Le Paon se plaignant à Junon ( Livre II – Fable 17)

La source de ce poème est à chercher chez Phèdre (Livre III, 16, « Plainte du Paon à Junon »). Nous avons déjà rencontré une fable semblable. En effet, dans « Le Corbeau voulant imiter l’Aigle » (Livre II, fable 16), nous voyons le corvidé y étaler la jalousie qu’il ressent pour la force de l’oiseau de Jupiter. Dans cette fable-récit, le paon est lui aussi jaloux mais de la voix du rossignol.
           Le paon se plaignait à Junon.
« Déesse, disait-il, ce n’est pas sans raison
Que je me plains, que je murmure:
Le chant dont vous m’avez fait don
Déplaît à toute la nature ;
Au lieu qu’un rossignol, chétive créature,
Forme des sons aussi doux qu’éclatants,
Est lui seul l’honneur du printemps.
Junon répondit en colère :
« Oiseau jaloux, et qui devrais te taire,
Est-ce à toi d’envier la voix du rossignol,
Toi que l’on voit porter à l’entour de ton col
Un arc-en-ciel nué de cent sortes de soies,
Qui te panades, qui déploies
Une si riche queue, et qui semble à nos yeux
La boutique d’un lapidaire ?
Est-il quelque oiseau sous les cieux
Plus que toi capable de plaire ?
Tout animal n’a pas toutes propriétés.
Nous vous avons donné diverses qualités :
Les uns ont la grandeur et la force en partage ;
Le faucon est léger, l’aigle plein de courage ;
Le corbeau sert pour le présage ;
La corneille avertit des malheurs à venir;
Tous sont contents de leur ramage.
Cesse donc de te plaindre ; ou bien, pour te punir,
Je t’ôterai ton plumage.»

Pourquoi Junon ???Le paon est l’oiseau dédié à Junon.Sans raison que je me plains..Mais pourquoi le paon se plaint-il donc ? Dans la fable 7 du Livre I, Jupiter n’a-t-il pas demandé à tous les animaux de lui faire part de leur souhaits : « Si dans son composé quelqu’un trouve à redire, / Il peut le déclarer sans peur ; / … » (vers 3, 4).
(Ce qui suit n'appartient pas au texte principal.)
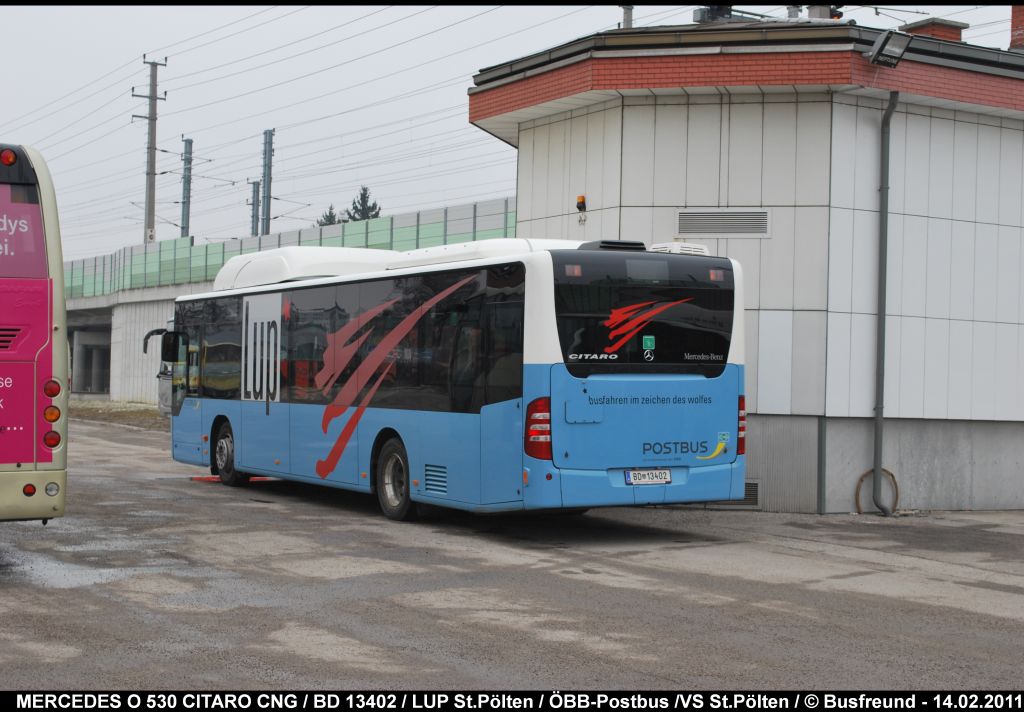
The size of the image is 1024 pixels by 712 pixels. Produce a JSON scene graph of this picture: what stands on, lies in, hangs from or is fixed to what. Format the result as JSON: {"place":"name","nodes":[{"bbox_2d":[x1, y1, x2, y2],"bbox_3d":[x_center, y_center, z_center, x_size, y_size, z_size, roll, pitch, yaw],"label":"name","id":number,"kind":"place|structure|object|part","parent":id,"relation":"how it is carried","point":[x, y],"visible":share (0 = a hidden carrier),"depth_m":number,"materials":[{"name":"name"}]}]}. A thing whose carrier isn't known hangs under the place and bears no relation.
{"place":"outdoors","nodes":[
{"label":"outdoors","id":0,"kind":"place"},
{"bbox_2d":[60,197,519,402],"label":"bridge","id":1,"kind":"structure","parent":0,"point":[95,298],"materials":[{"name":"grey concrete"}]},
{"bbox_2d":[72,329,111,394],"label":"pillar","id":2,"kind":"structure","parent":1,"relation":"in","point":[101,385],"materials":[{"name":"grey concrete"}]},
{"bbox_2d":[180,137,192,238],"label":"catenary pole","id":3,"kind":"object","parent":1,"relation":"on","point":[186,220],"visible":0.61,"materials":[{"name":"grey metal"}]},
{"bbox_2d":[249,180,260,235],"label":"catenary pole","id":4,"kind":"object","parent":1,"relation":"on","point":[254,192],"visible":0.48,"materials":[{"name":"grey metal"}]},
{"bbox_2d":[261,129,273,237],"bbox_3d":[-9.214,-4.358,61.460,0.604,8.140,1.464,1,0,-32],"label":"catenary pole","id":5,"kind":"object","parent":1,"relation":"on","point":[268,161],"visible":0.66,"depth_m":61.34,"materials":[{"name":"grey metal"}]},
{"bbox_2d":[65,199,514,297],"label":"glass fence","id":6,"kind":"object","parent":1,"relation":"on","point":[104,273],"visible":0.35,"depth_m":50.45,"materials":[{"name":"green glass"}]},
{"bbox_2d":[0,416,1022,702],"label":"asphalt lot","id":7,"kind":"structure","parent":0,"point":[932,568],"materials":[{"name":"grey asphalt"}]},
{"bbox_2d":[0,139,69,522],"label":"bus","id":8,"kind":"object","parent":7,"relation":"on","point":[50,357],"visible":0.99,"depth_m":11.13,"materials":[{"name":"pink metal"}]},
{"bbox_2d":[1,552,137,587],"label":"puddle","id":9,"kind":"object","parent":7,"relation":"on","point":[91,570],"visible":0.56,"materials":[{"name":"grey liquid"}]},
{"bbox_2d":[68,399,168,428],"bbox_3d":[-10.825,1.615,45.813,6.492,0.244,13.804,1,0,-32],"label":"grass strip","id":10,"kind":"object","parent":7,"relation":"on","point":[134,411],"visible":0.31,"depth_m":45.75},
{"bbox_2d":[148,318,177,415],"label":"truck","id":11,"kind":"object","parent":7,"relation":"on","point":[161,393],"visible":0.06,"depth_m":35.87,"materials":[{"name":"metal"}]},
{"bbox_2d":[193,475,274,482],"bbox_3d":[-3.337,1.484,20.099,1.109,0.050,0.796,1,0,-32],"label":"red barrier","id":12,"kind":"object","parent":7,"relation":"on","point":[211,479],"visible":0.34,"depth_m":19.80,"materials":[{"name":"red"}]},
{"bbox_2d":[164,237,746,525],"bbox_3d":[-1.072,0.266,17.023,2.229,2.514,8.534,1,0,-32],"label":"blue bus","id":13,"kind":"object","parent":7,"relation":"on","point":[544,352],"visible":0.96,"depth_m":14.07,"materials":[{"name":"blue metal"}]},
{"bbox_2d":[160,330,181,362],"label":"side mirror","id":14,"kind":"object","parent":13,"relation":"attached to","point":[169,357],"visible":0.84,"depth_m":19.52,"materials":[{"name":"black mirror"}]},
{"label":"wheel","id":15,"kind":"part","parent":13,"relation":"part of","materials":[{"name":"black rubber"}]},
{"label":"windows","id":16,"kind":"part","parent":13,"relation":"part of","materials":[{"name":"black glass"}]},
{"label":"wheel","id":17,"kind":"part","parent":13,"relation":"part of","materials":[{"name":"black rubber"}]},
{"label":"tail light","id":18,"kind":"part","parent":13,"relation":"part of","materials":[{"name":"red plastic"}]},
{"label":"marker light","id":19,"kind":"part","parent":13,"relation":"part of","materials":[{"name":"orange plastic"}]},
{"label":"window","id":20,"kind":"part","parent":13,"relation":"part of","materials":[{"name":"black glass"}]},
{"bbox_2d":[624,468,671,484],"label":"license plate","id":21,"kind":"object","parent":13,"relation":"attached to","point":[633,481],"visible":0.96,"depth_m":13.13,"materials":[{"name":"white metal"}]},
{"bbox_2d":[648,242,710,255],"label":"air conditioner","id":22,"kind":"object","parent":13,"relation":"on","point":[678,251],"visible":0.36,"depth_m":14.60,"materials":[{"name":"white plastic"}]},
{"bbox_2d":[854,468,898,515],"bbox_3d":[3.791,1.402,17.051,0.476,0.505,0.280,1,0,-32],"label":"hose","id":23,"kind":"object","parent":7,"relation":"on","point":[864,475],"visible":0.65,"depth_m":17.04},
{"bbox_2d":[0,0,1023,260],"label":"sky","id":24,"kind":"structure","parent":0,"point":[579,29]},
{"bbox_2d":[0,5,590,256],"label":"power lines","id":25,"kind":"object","parent":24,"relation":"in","point":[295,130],"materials":[{"name":"grey metal"}]},
{"bbox_2d":[466,17,1023,514],"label":"building","id":26,"kind":"structure","parent":0,"point":[629,222],"depth_m":17.11,"materials":[{"name":"grey metal"}]},
{"bbox_2d":[575,195,587,219],"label":"warning light","id":27,"kind":"object","parent":26,"relation":"attached to","point":[582,202],"visible":0.97,"depth_m":18.61,"materials":[{"name":"orange plastic"}]},
{"bbox_2d":[621,5,633,28],"bbox_3d":[1.384,-3.879,19.738,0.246,0.995,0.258,1,0,-32],"label":"chimney pipe","id":28,"kind":"object","parent":26,"relation":"on","point":[627,17],"visible":0.31,"depth_m":19.70,"materials":[{"name":"grey metal"}]},
{"bbox_2d":[692,5,743,23],"bbox_3d":[2.410,-3.952,19.320,0.636,0.618,0.552,1,0,-32],"label":"rooftop unit","id":29,"kind":"object","parent":26,"relation":"on","point":[726,13],"visible":0.43,"depth_m":19.15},
{"bbox_2d":[676,209,770,236],"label":"vent","id":30,"kind":"object","parent":26,"relation":"in","point":[689,228],"visible":0.98,"depth_m":16.74,"materials":[{"name":"grey metal"}]},
{"bbox_2d":[741,480,759,505],"bbox_3d":[2.213,1.378,16.686,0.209,0.303,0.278,1,0,-32],"label":"vent","id":31,"kind":"object","parent":26,"relation":"in","point":[755,495],"visible":0.31,"depth_m":16.61,"materials":[{"name":"grey metal"}]},
{"bbox_2d":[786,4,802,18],"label":"chimney pipe","id":32,"kind":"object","parent":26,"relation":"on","point":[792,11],"visible":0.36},
{"bbox_2d":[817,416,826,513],"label":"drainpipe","id":33,"kind":"object","parent":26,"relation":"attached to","point":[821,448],"visible":0.93,"depth_m":16.32,"materials":[{"name":"grey metal"}]},
{"bbox_2d":[806,2,842,19],"bbox_3d":[3.623,-3.919,19.070,0.500,0.752,0.505,1,0,-32],"label":"roof vent","id":34,"kind":"object","parent":26,"relation":"on","point":[812,15],"visible":0.38,"depth_m":18.94,"materials":[{"name":"metal"}]},
{"bbox_2d":[872,93,898,515],"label":"drainpipe","id":35,"kind":"object","parent":26,"relation":"attached to","point":[884,212],"visible":0.96,"depth_m":16.98,"materials":[{"name":"grey metal"}]},
{"bbox_2d":[866,28,912,68],"bbox_3d":[3.773,-3.081,16.526,0.469,0.377,0.485,1,0,-32],"label":"floodlight","id":36,"kind":"object","parent":26,"relation":"attached to","point":[878,53],"visible":0.98,"depth_m":16.47,"materials":[{"name":"black metal"}]},
{"bbox_2d":[902,17,967,41],"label":"chimney","id":37,"kind":"object","parent":26,"relation":"on","point":[926,31],"visible":0.27,"depth_m":20.34,"materials":[{"name":"red brick"}]},
{"bbox_2d":[1009,4,1023,50],"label":"chimney","id":38,"kind":"object","parent":26,"relation":"on","point":[1012,25],"visible":0.48,"depth_m":20.68,"materials":[{"name":"red brick"}]},
{"label":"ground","id":39,"kind":"structure","parent":0},
{"bbox_2d":[133,57,169,244],"bbox_3d":[-14.022,-5.414,63.440,1.757,12.225,0.759,1,0,-32],"label":"utility pole","id":40,"kind":"object","parent":39,"relation":"on","point":[153,173],"visible":0.69,"depth_m":63.33,"materials":[{"name":"grey concrete"}]},
{"bbox_2d":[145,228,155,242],"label":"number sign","id":41,"kind":"object","parent":40,"relation":"attached to","point":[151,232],"visible":0.78,"depth_m":60.88,"materials":[{"name":"white"}]},
{"bbox_2d":[316,204,342,225],"label":"tree","id":42,"kind":"object","parent":39,"relation":"on","point":[330,220],"visible":0.12,"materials":[{"name":"plant"}]},
{"bbox_2d":[344,185,381,222],"label":"tree","id":43,"kind":"object","parent":39,"relation":"on","point":[365,190],"visible":0.19,"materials":[{"name":"plant"}]}
]}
Chacun se trouvait fort bien fait à l’époque.

Un arc-en-ciel nué:  Aux couleurs disposées selon les diverses nuances.

Qui te panades : qui te pavane, qui marche avec fierté (le terme a la même origine que le mot paon).

Le lapidaire est à la fois celui qui taille et polit les pierres précieuses et celui qui en fait commerce. Le terme désigne aussi tout ce qui concerne les pierres. Guez de Balzac écrira à M. de Forgues : « Je trouve les émeraudes de vos paons d’aussi grand prix que celles des lapidaires. » (cité dans « La Fontaine – Œuvres complètes, tome I ; Fables, contes et nouvelles » édition établie, présentée et annotée par Jean-Pierre Collinet ; NRF Gallimard ; Bibliothèque de La Pléiade ; 1991, p. 1092).

La corneille avertit des malheurs à venir: Dans « Esope le Phrygien », La Fontaine écrit : « A peine notre Phrygien fut hors qu’il aperçut deux corneilles qui s’abattirent sur le plus haut […]. ‘Moi qui ai vu deux corneilles, je suis battu, mon maître qui n’en a vu qu’une est prié de noces.’ »

Leur ramage: Le chant des oiseaux. Il était produit dans la ramée. Rappelons-nous Sans mentir, si votre ramage / Se rapporte à votre plumage, / Vous êtes le Phénix des hôtes de ces bois. » ( « Le Corbeau et le Renard », Livre I, fable 2, vers 7-9).